Setelah Fatimah r.a mencapai usia dewasa dan tiba pula saatnya untuk
beranjak pindah ke rumah suaminya (menikah), banyak dari sahabat-sahabat
yang berupaya meminangnya. Di antara mereka adalah Abu Bakar dan Umar.
Rasulullah saw menolak semua pinangan mereka. Kepada mereka beliau
mengatakan, “Saya menunggu keputusan wahyu dalam urusannya
(Fatimah).”[Tadzkirah Al-Khawash, hal.306]
Kemudian, Jibril as datang untuk mengabarkan kepada Rasulullah saw,
bahwa Allah telah menikahkan Fatimah dengan Ali bin Ali Thalib. Tak lama
setelah itu, Ali datang menghadap Rasulullah dengan perasaan malu
menyelimuti wajahnya untuk meminang Fatimah. Sang ayah pun menghampiri
putri tercintanya untuk meminta pendapatnya seraya menyatakan, “Wahai
Fatimah, Ali bin Abi Thalib adalah orang yang telah kau kenali
kekerabatan, keutamaan, dan keimanannya. Sesungguhnya aku telah
memohonkan pada Tuhanku agar menjodohkan engkau dengan sebaik-baik
mahkluk-Nya dan seorang pecinta sejati-Nya. Ia telah datang menyampaikan
pinangannya atasmu, bagaimana pendapatmu atas pinangan ini?” Fatimah
diam, lalu Rasulullah pun mengangkat suaranya seraya bertakbir, “Allahu
Akbar! Diamnya adalah tanda kerelaannya.” [Dzkha’irAl-Ukba, hal. 29]

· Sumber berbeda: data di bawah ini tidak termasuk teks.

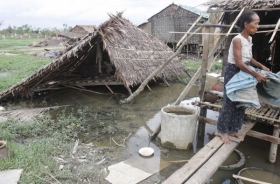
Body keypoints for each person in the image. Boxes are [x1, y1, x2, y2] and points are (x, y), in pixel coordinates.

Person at [217, 11, 270, 144]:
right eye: (256, 23)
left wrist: (260, 65)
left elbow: (248, 58)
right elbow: (239, 62)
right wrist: (257, 74)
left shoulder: (249, 39)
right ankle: (222, 131)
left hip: (245, 69)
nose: (258, 27)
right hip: (234, 70)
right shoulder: (237, 40)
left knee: (241, 102)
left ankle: (234, 129)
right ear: (246, 24)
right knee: (229, 102)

Rasulullah saw kembali menemui Ali as sambil mengangkat tangan sang
menantu seraya berkata, “Bangunlah! ‘Bismillah, bi barakatillah, masya’

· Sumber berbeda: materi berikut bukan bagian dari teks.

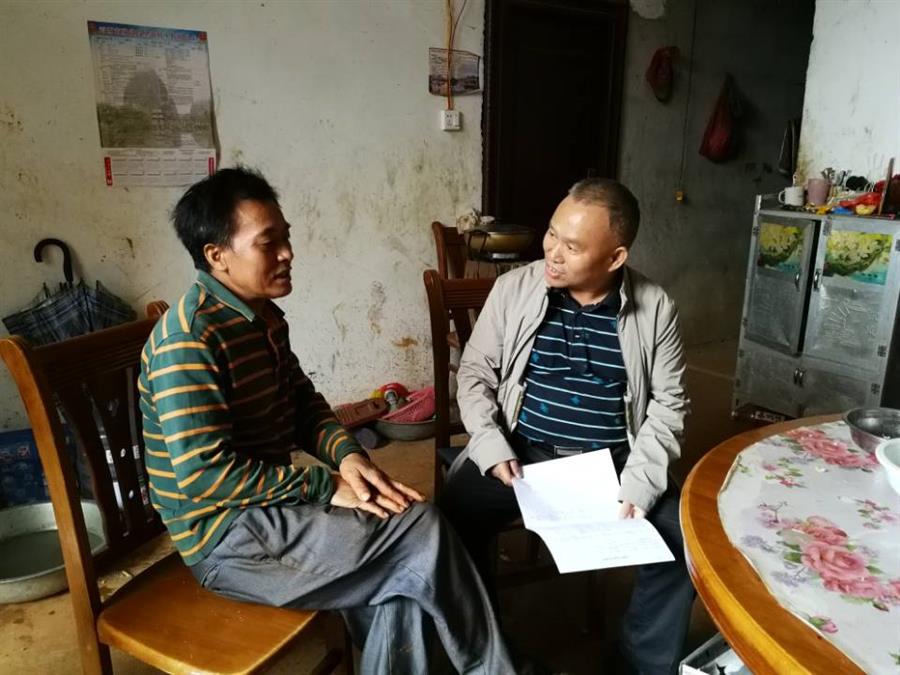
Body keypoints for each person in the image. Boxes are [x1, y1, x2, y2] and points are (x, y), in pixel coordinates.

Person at [138, 166, 513, 675]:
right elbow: (206, 476)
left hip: (268, 509)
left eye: (286, 237)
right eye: (269, 243)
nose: (287, 253)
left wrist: (349, 457)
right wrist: (326, 484)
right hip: (227, 538)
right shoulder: (189, 341)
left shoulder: (262, 317)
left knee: (401, 578)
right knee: (421, 529)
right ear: (217, 255)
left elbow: (303, 405)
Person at [438, 178, 695, 675]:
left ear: (615, 257)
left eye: (572, 247)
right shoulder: (514, 290)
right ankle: (492, 658)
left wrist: (641, 482)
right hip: (521, 454)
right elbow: (474, 374)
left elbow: (670, 405)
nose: (552, 253)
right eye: (552, 234)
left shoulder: (656, 307)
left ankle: (638, 664)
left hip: (614, 463)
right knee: (446, 524)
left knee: (683, 542)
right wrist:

Allah la quwwata illa billah, tawakkaltu ‘alallah.”
Kemudian, Nabi saw menuntun Ali dan mendudukkannya di samping Fatimah.
Beliau berdoa, “Ya Allah, sesungguhnya keduanya adalah makhluk-Mu yang
paling aku cintai, maka cintailah keduanya, berkahilah keturunannya, dan
peliharalah keduanya. Sesungguhnya aku menjaga mereka berdua dan
keturunannya dari setan yang terkutuk.” Rasulullah mencium keduanya
sebagai tanda ungkapan selamat berbahagia. Kepada Ali, beliau berkata,
“Wahai Ali, sebaik-baik istri adalah istrimu.”

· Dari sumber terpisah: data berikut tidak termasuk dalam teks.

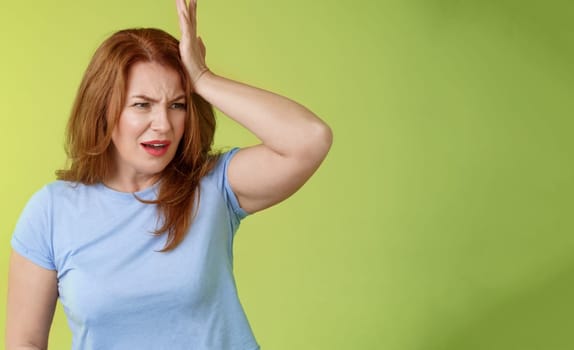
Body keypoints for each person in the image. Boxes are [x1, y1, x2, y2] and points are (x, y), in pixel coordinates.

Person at [5, 0, 332, 348]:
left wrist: (204, 79)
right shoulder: (52, 211)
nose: (163, 125)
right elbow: (24, 341)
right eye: (142, 105)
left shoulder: (213, 187)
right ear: (103, 110)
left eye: (177, 105)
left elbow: (309, 139)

Dan kepada Fatimah, beliau menyatakan, “Wahai Fatimah, sebaik-baik suami adalah suamimu.”
Acara pernikahan itu berlangsung dengan kesederhanaan. Saat itu, Ali
tidak memiliki sesuatu yang bisa diberikan sebagai mahar kepada sang
istri selain pedang dan perisainya. Untuk menutupi keperluan mahar itu,
ia bermaksud menjual pedangnya. Tetapi Rasulullah saw mencegahnya,
karena Islam memerlukan pedang itu, dan tidak setuju apabila Ali menjual
perisainya.
Dengan mas kawin hanya 400
dirham, dia memulakan penghidupan dengan wanita yang sangat dimuliakan
Allah di dunia dan di akhirat. Dan ’Ali pun menikahi Fathimah, dengan
menggadaikan baju besinya kepada Ustman bin Affan itulah, dan rumah yang
semula ingin disumbangkan ke kawan-kawannya tapi Rosulullah berkeras
agar ia membayar cicilannya. Itu hutang.